Matalan and Primark are among the retailers the Guardian alleges have cancelled orders. In doing so, these brands are attempting to desperately protect their bottom line and their profits while selling workers down the river.

Brands including H&M claim they will continue to pay for the orders they have already placed. But it and other major companies appear to also be chasing profits at a time of public health emergency. H&M has faced strong criticism for forcing its UK workers to continue working during the coronavirus crisis. And retailer ASOS has been accused of treating its workers in the UK “like rats”.

Workers paying the price

The impact of this sudden shift in the industry on Bangladesh has been huge. Labour rights group the Worker Rights Consortium surveyed over 300 garment factories in Bangladesh to understand what’s happening on the ground. These factories are known to supply European clothing brands.

The survey found:

About 6% of factories have had all orders canceled due to the outbreak, while nearly 46% said they have lost a big share of their orders.

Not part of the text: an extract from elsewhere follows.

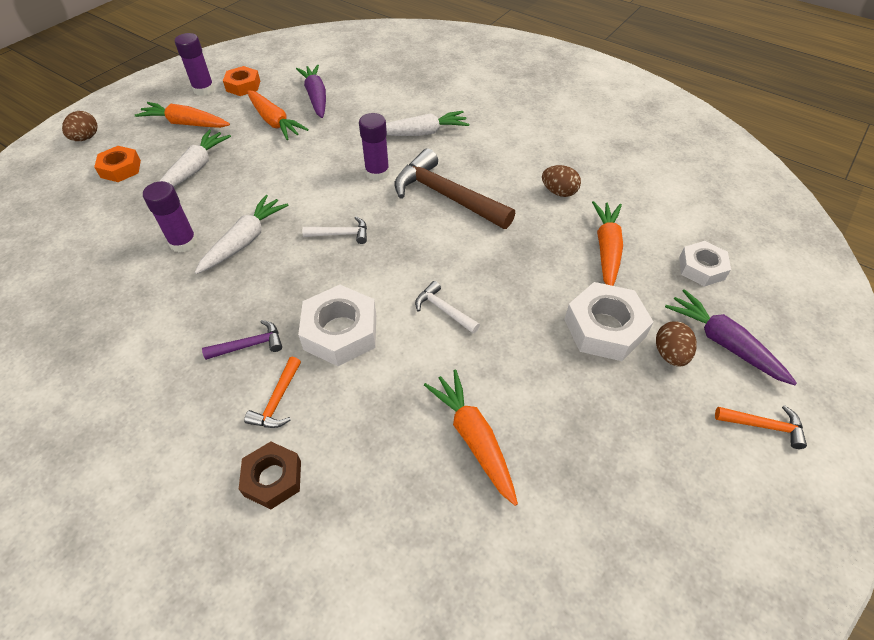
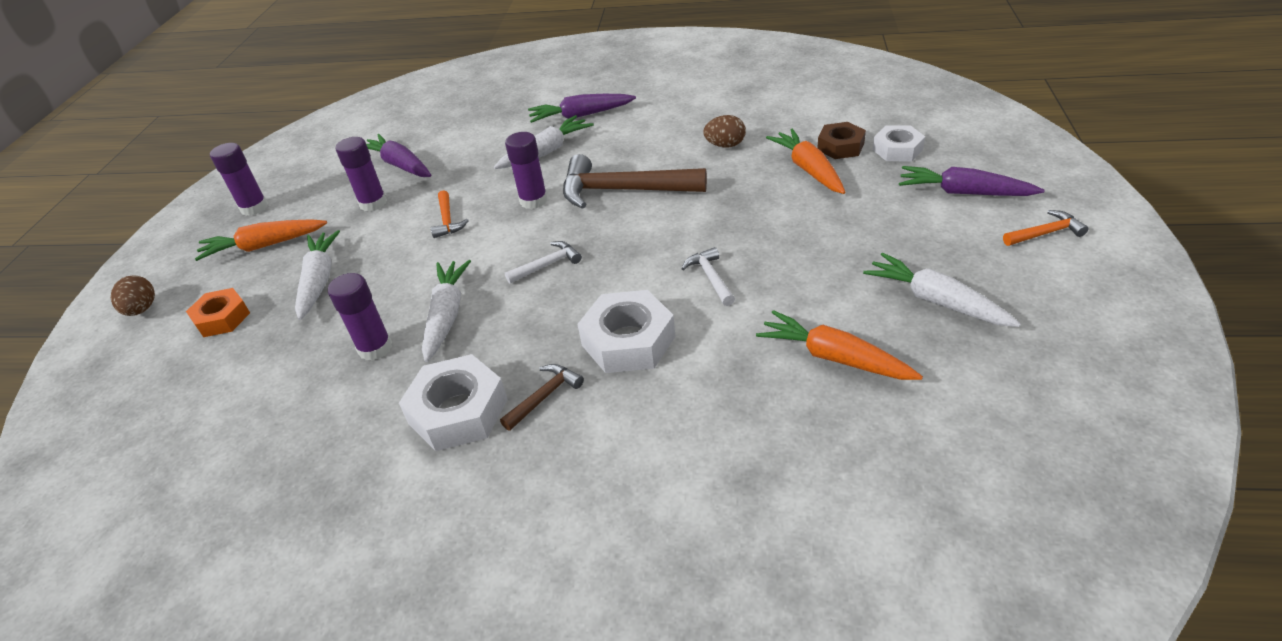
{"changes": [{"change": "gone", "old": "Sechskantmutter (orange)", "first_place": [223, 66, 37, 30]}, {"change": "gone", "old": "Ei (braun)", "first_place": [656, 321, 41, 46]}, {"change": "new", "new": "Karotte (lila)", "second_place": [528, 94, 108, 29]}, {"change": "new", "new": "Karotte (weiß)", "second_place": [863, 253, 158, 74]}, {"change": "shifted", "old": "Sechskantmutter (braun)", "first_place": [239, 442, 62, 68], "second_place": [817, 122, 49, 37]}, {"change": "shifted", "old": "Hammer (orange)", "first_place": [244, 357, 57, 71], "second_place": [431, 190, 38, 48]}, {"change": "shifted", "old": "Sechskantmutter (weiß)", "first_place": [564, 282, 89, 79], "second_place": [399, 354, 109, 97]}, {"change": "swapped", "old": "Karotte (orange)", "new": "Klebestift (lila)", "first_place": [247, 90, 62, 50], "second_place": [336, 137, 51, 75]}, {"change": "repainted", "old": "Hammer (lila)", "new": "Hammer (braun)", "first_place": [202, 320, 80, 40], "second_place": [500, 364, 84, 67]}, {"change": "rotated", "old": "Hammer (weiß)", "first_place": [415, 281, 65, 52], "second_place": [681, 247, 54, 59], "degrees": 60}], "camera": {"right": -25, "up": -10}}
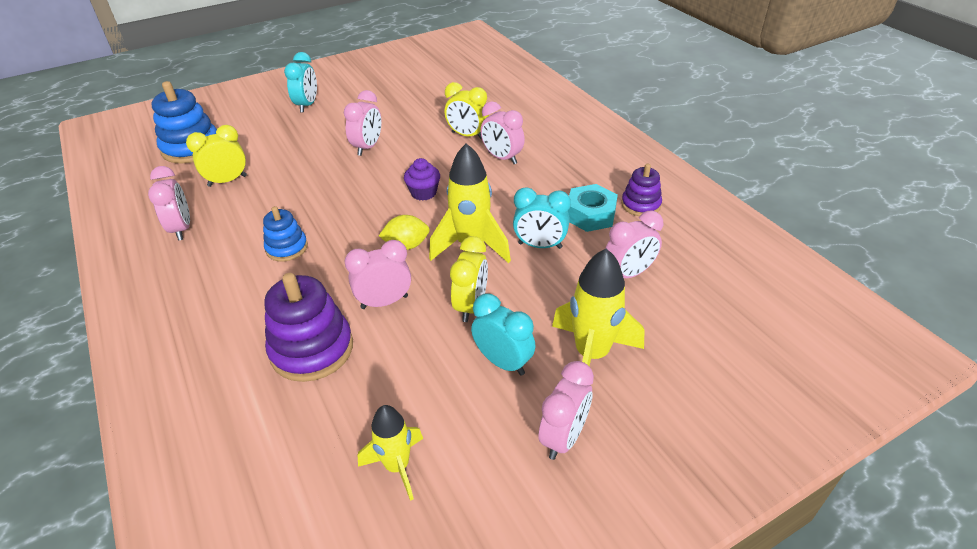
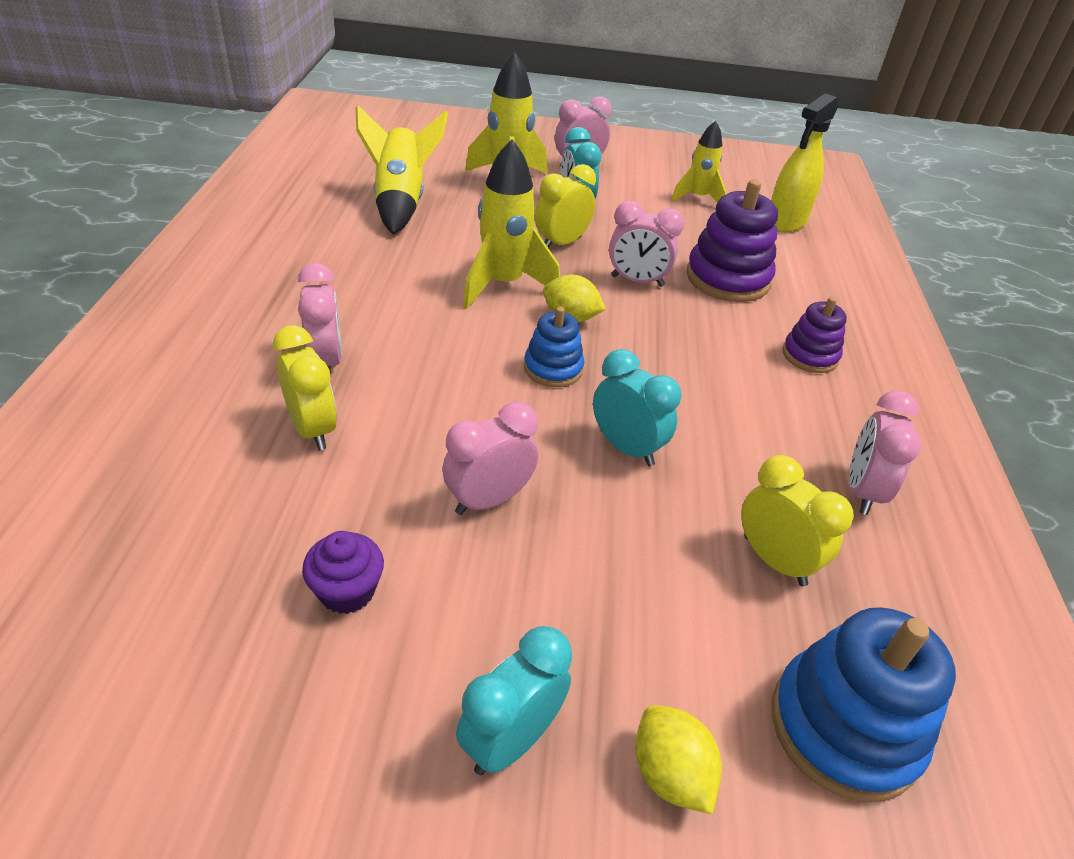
{"changes": [{"change": "gone", "old": "Sechskantmutter (türkis)", "first_place": [568, 184, 50, 48]}, {"change": "new", "new": "Zitrone (gelb)", "second_place": [635, 705, 87, 109]}, {"change": "new", "new": "Sprühflasche (gelb)", "second_place": [771, 93, 67, 139]}, {"change": "shifted", "old": "Stapelspielzeug (blau)", "first_place": [263, 206, 45, 56], "second_place": [524, 307, 61, 80]}, {"change": "shifted", "old": "Muffin (lila)", "first_place": [404, 158, 36, 43], "second_place": [302, 531, 82, 83]}, {"change": "shifted", "old": "Wecker (türkis)", "first_place": [513, 187, 58, 62], "second_place": [593, 349, 88, 117]}, {"change": "shifted", "old": "Stapelspielzeug (lila)", "first_place": [621, 164, 41, 52], "second_place": [783, 297, 64, 76]}, {"change": "swapped", "old": "Wecker (rosa)", "new": "Rakete (gelb)", "first_place": [605, 211, 58, 67], "second_place": [356, 105, 92, 130]}, {"change": "rotated", "old": "Wecker (gelb)", "first_place": [186, 125, 61, 62], "second_place": [741, 455, 113, 131], "degrees": -135}], "camera": {"right": -150, "up": 0}}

To make matters worse, it also appears that European clothing brands are refusing to compensate workers. The Worker Rights Consortium claimed of its survey:

It found nearly all buyers refused to contribute to wages for those workers, and more than 70% of those furloughed were sent home without pay. Of the workers who were fired, less than 20% were given severance pay

No Sweat organiser Jay Kerr has argued that this kind of behaviour “exposes the truth” behind the garment industry. In an article for Bright Green, Kerr wrote:

The reaction of these brands to this crisis exposes the truth of the lofty claims they have cultivated about their sustainability. They are taking no action to protect the livelihoods of the least well-off in their supply chains, fighting instead to save every penny by canceling production contracts on a mass scale.

Hope in worker solidarity

But the grim picture of the country’s garment sector is only part of the story. A workers’ co-op in Bangladesh is showing that when workers come together they can improve their own lives and also work towards social good.

Oporajeo is a worker-owned factory producing clothing, and it’s also No Sweat’s supplier. In response to the coronavirus, the factory furloughed its workers on full pay. It also set up a fund to ensure they are paid for the next three months.

Meanwhile, the factory has switched its production from garments to medical masks and aprons. No Sweat told The Canary that production is being managed by a team of 12 staff. These staff are working on a voluntary basis and maintaining social distancing at the factory. According to No Sweat, as of April 2, 400 personal protective equipment suits had been produced. These have then been donated to the healthcare system.

Alongside this shift in production, Oporajeo is taking other steps to support workers during the pandemic. It has set up a rationing facility for workers and the local community, so people can still access food in the event of shortages. And it’s running an emergency call centre for workers to access support and information during the crisis.

In solidarity with its supplier, No Sweat has issued a call for donations to its Garment Workers’ Solidarity Fund to support its emergency response efforts. In little more than a week, No Sweat claim it’s already raised over £1,000.

Major clothing brands are leaving workers in the lurch, and it’s having a devastating impact on people’s lives. But Oporajeo is showing the power of workers coming together. And No Sweat is showing the power of international solidarity.